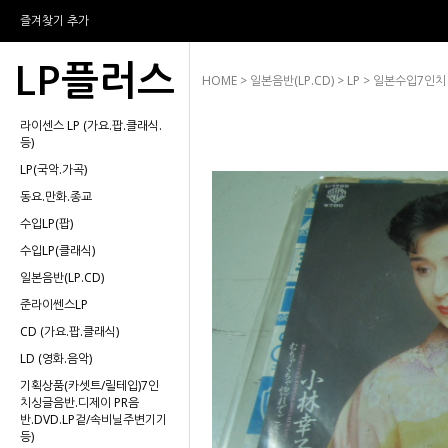
즐겨찾기 추가
LP플러스
HOME
>
일본음반(LP.CD)
>
LP
> 일본수입7인치
라이센스 LP (가요.팝.클래식.
등)
LP(국악.가곡)
동요.만화.종교
수입LP(팝)
수입LP(클래식)
일본음반(LP.CD)
준라이쎈스LP
CD (가요.팝.클래식)
LD (영화.음악)
기획상품(카셋트/릴테입)7인
치싱글음반.디제이 PR음
반.DVD.LP겉/속비닐주변기기
등)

•••

→ Task prompt: The job here is to write out the records exactly, pictures excluded.

→ Exercise output:
즐겨찾기 추가
LP플러스
HOME
>
일본음반(LP.CD)
>
LP
> 일본수입7인치
라이센스 LP (가요.팝.클래식.
등)
LP(국악.가곡)
동요.만화.종교
수입LP(팝)
수입LP(클래식)
일본음반(LP.CD)
준라이쎈스LP
CD (가요.팝.클래식)
LD (영화.음악)
기획상품(카셋트/릴테입)7인
치싱글음반.디제이 PR음
반.DVD.LP겉/속비닐주변기기
등)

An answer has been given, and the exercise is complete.